● **Objective**:
Quote every line of the rows word for word, leaving out the pictures.

● **Dataset rows**:
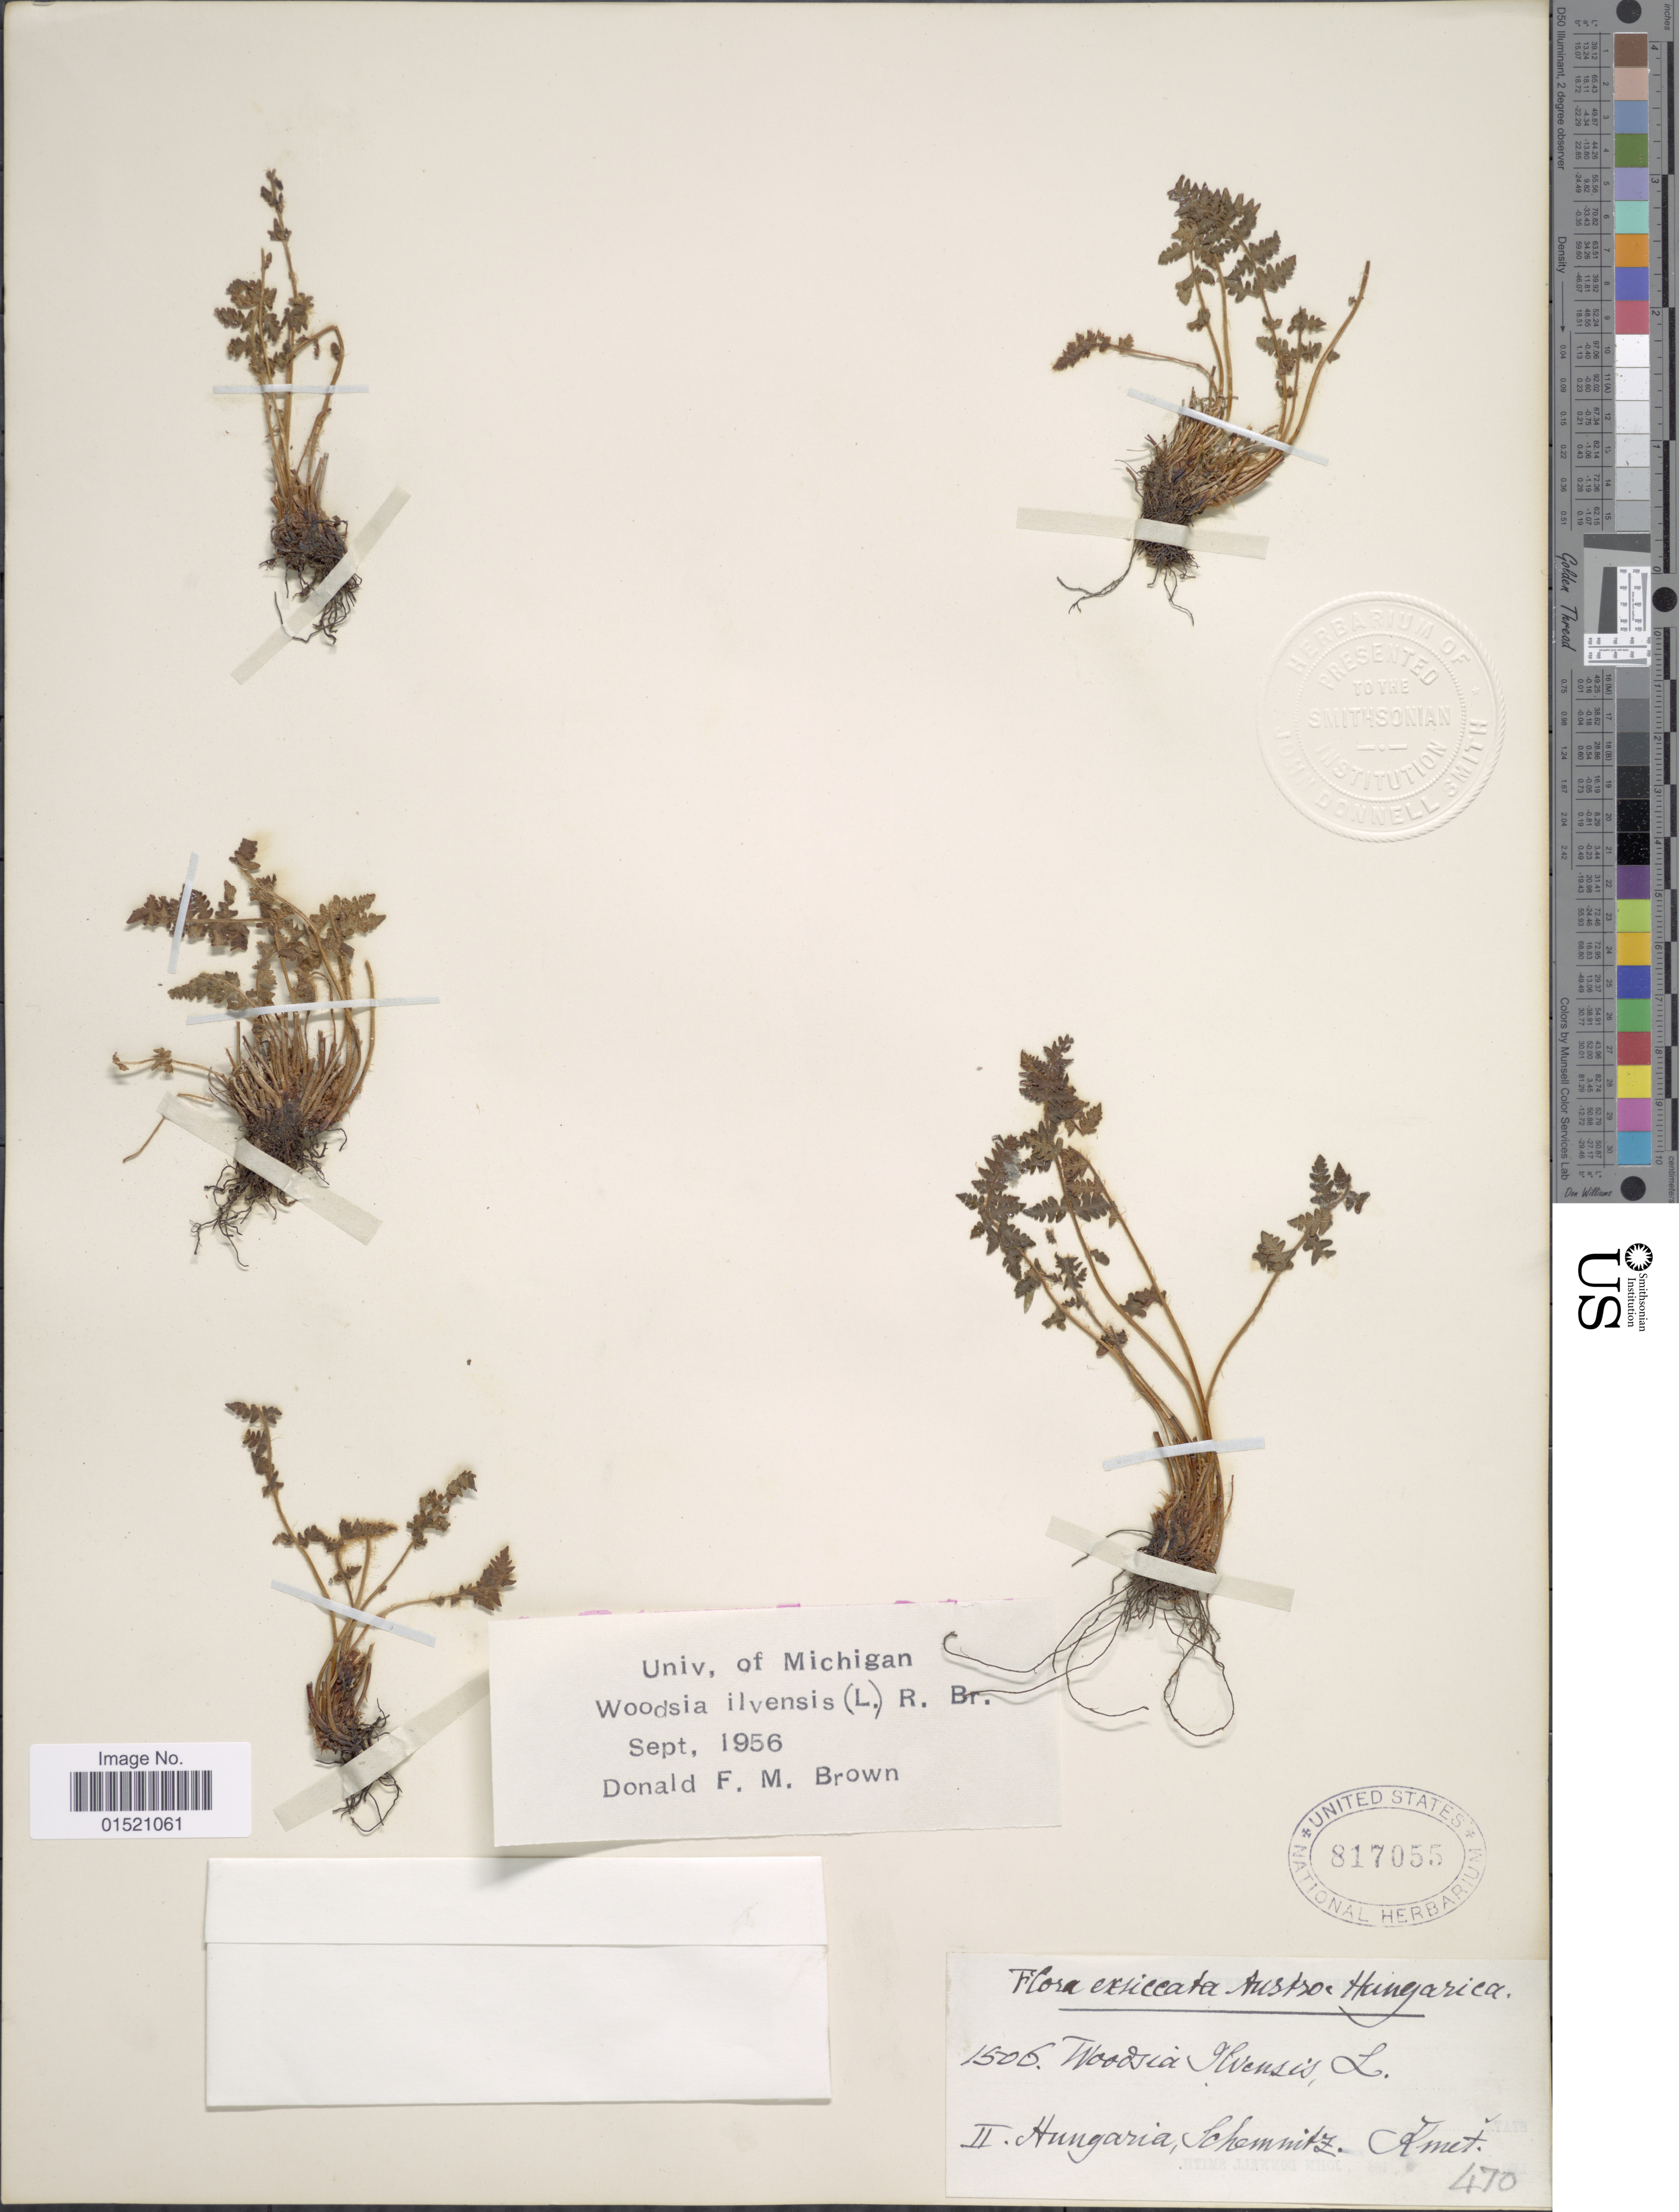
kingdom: Plantae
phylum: Tracheophyta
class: Polypodiopsida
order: Polypodiales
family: Woodsiaceae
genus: Woodsia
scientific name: Woodsia ilvensis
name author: (L.) R. Br.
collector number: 1506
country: Hungary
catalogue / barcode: US 817055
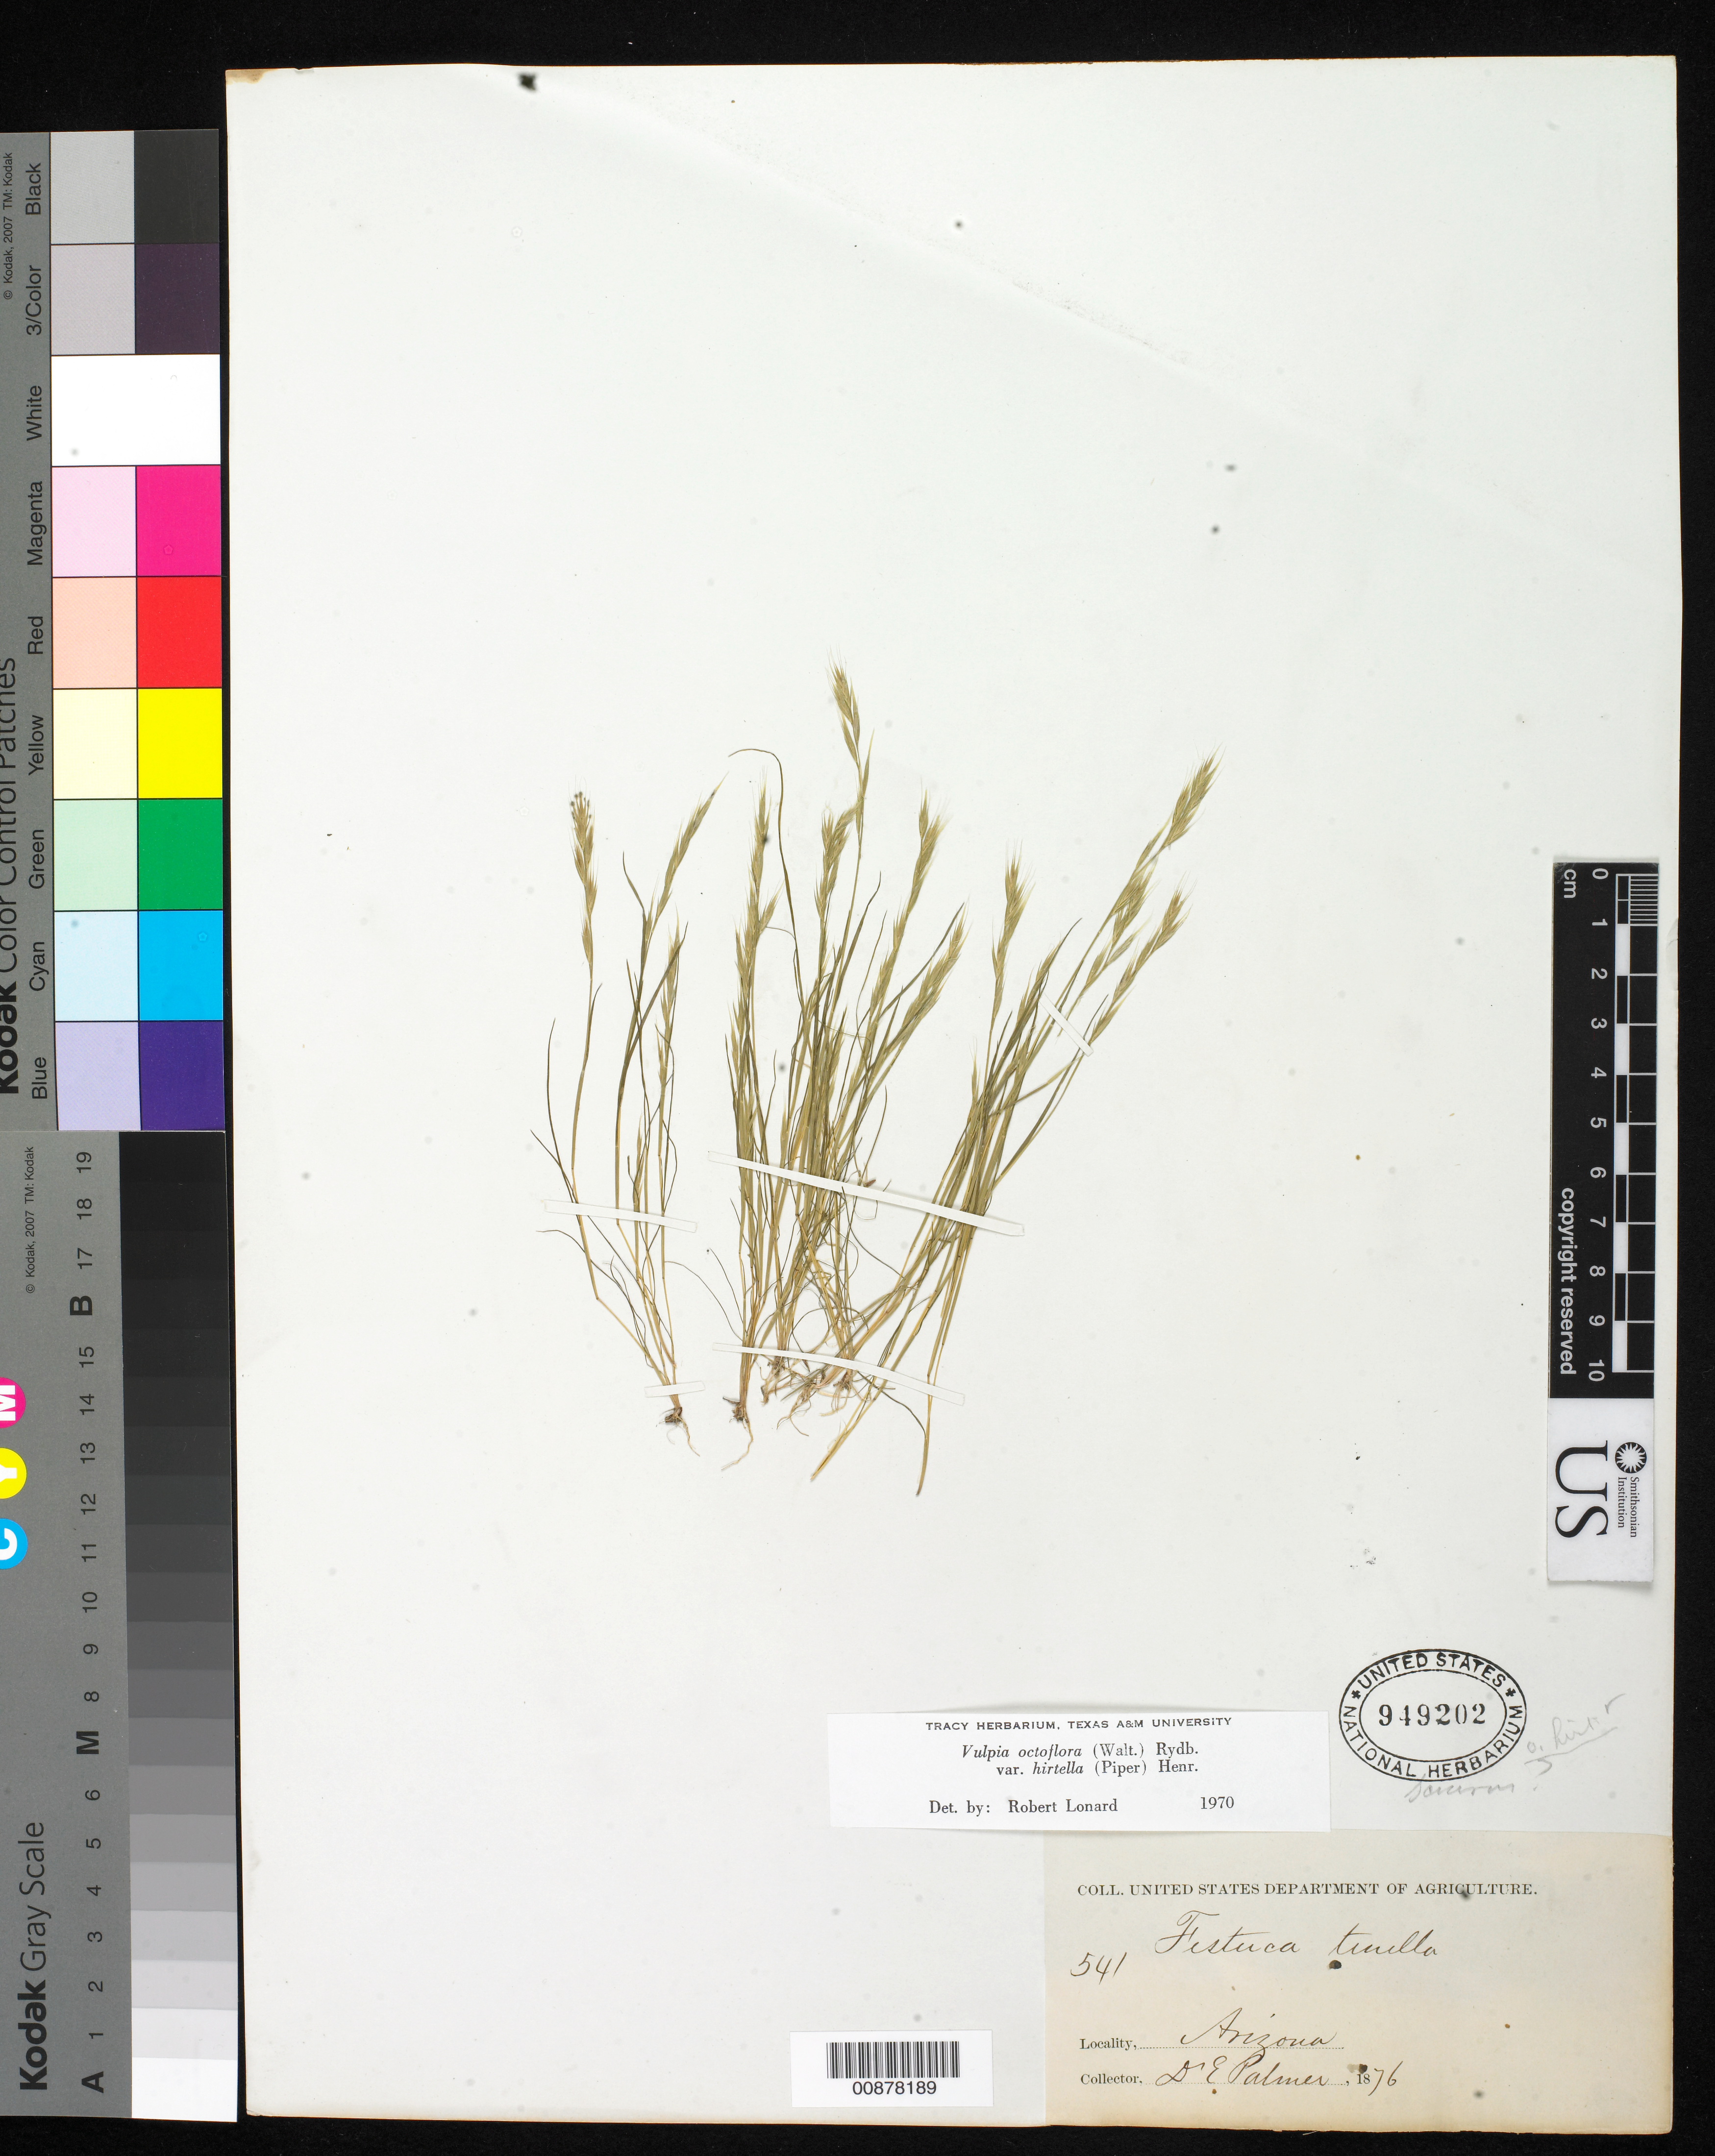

● **Task response**:
kingdom: Plantae
phylum: Tracheophyta
class: Polypodiopsida
order: Polypodiales
family: Woodsiaceae
genus: Woodsia
scientific name: Woodsia ilvensis
name author: (L.) R. Br.
collector number: 1506
country: Hungary
catalogue / barcode: US 817055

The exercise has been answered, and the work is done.